(Provided records begins)

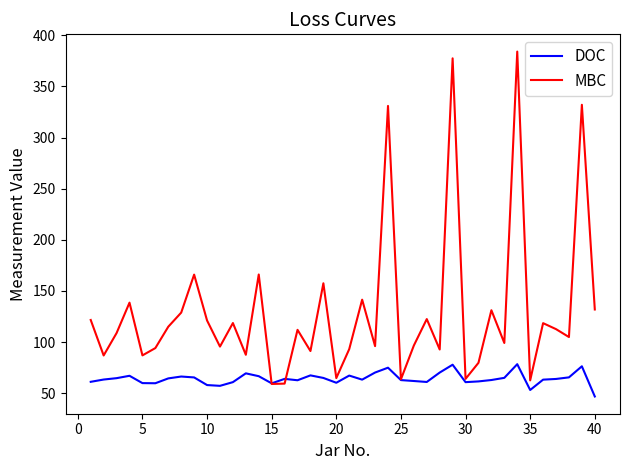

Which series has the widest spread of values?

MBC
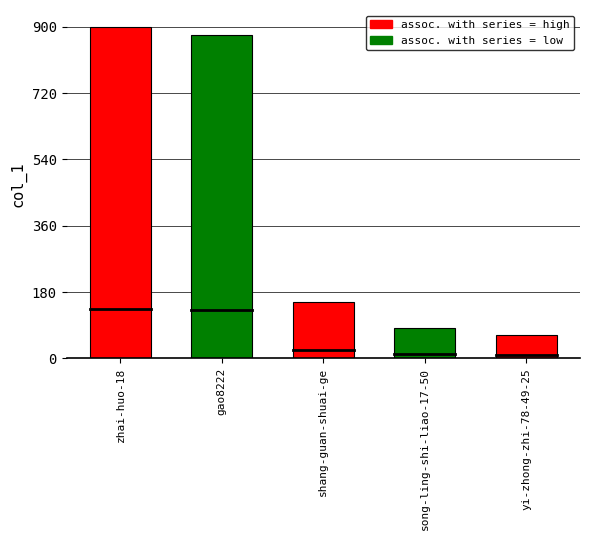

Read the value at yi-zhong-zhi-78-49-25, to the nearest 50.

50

(Provided records ends)
(Provided records begins)

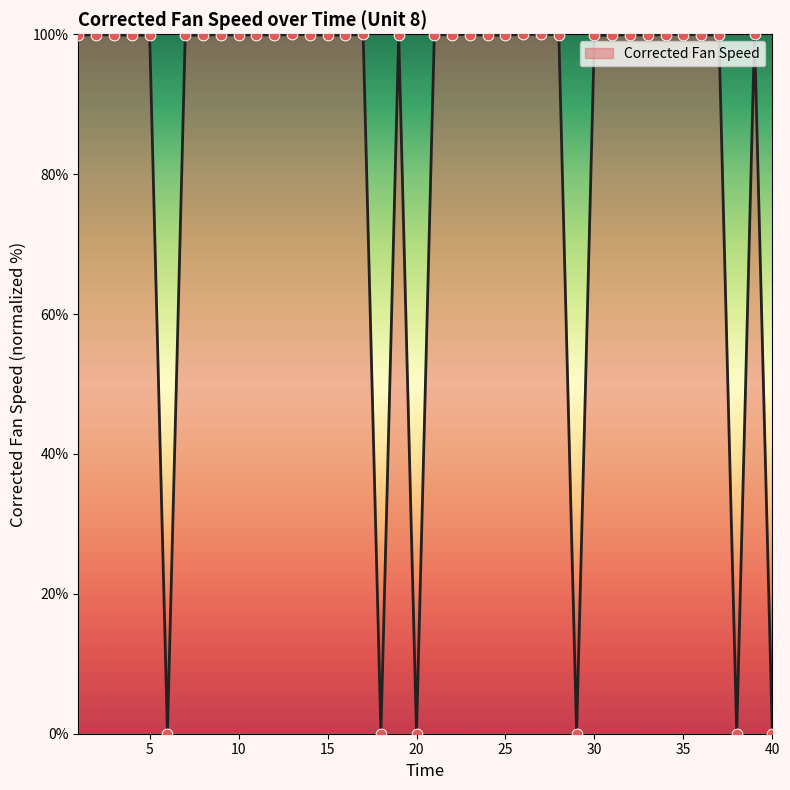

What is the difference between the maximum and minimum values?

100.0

(Provided records ends)
(Provided records begins)

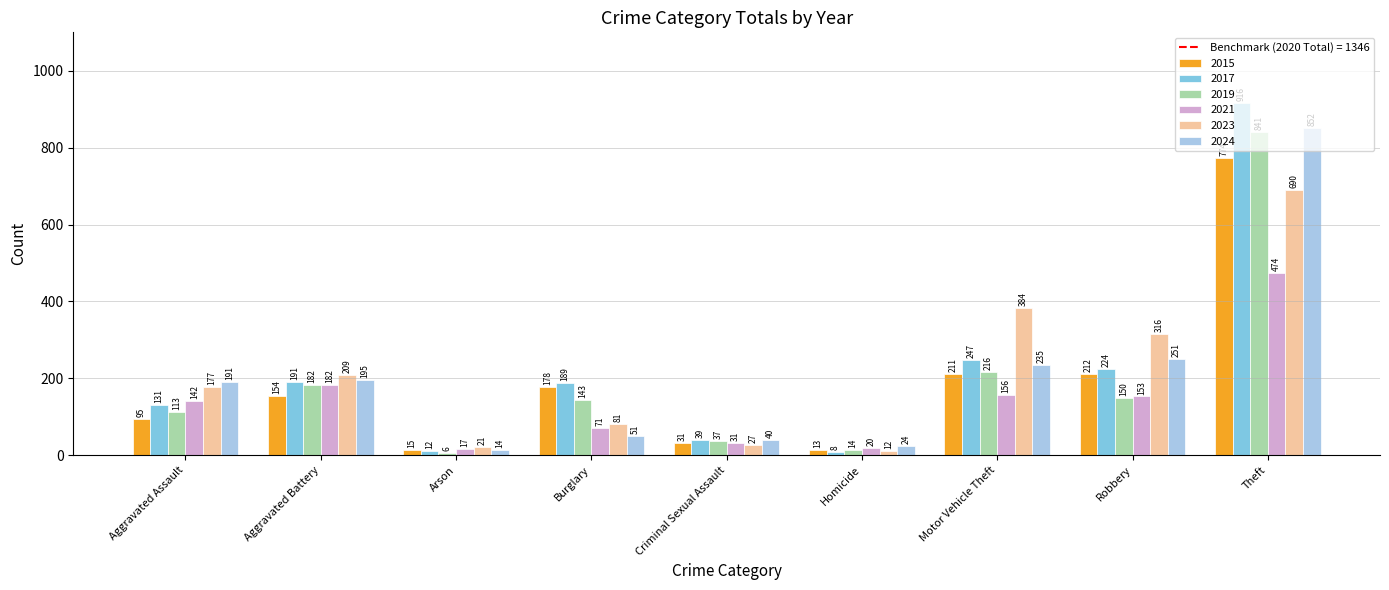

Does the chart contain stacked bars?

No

(Provided records ends)

Reproduce the lines of the listing starting with the line containing "Which series has the widest spread of values?" and ending with the line containing "Read the value", both included, and leave the pictures out of your answer.

**Exercise response:**
Which series has the widest spread of values?

MBC

Read the value at yi-zhong-zhi-78-49-25, to the nearest 50.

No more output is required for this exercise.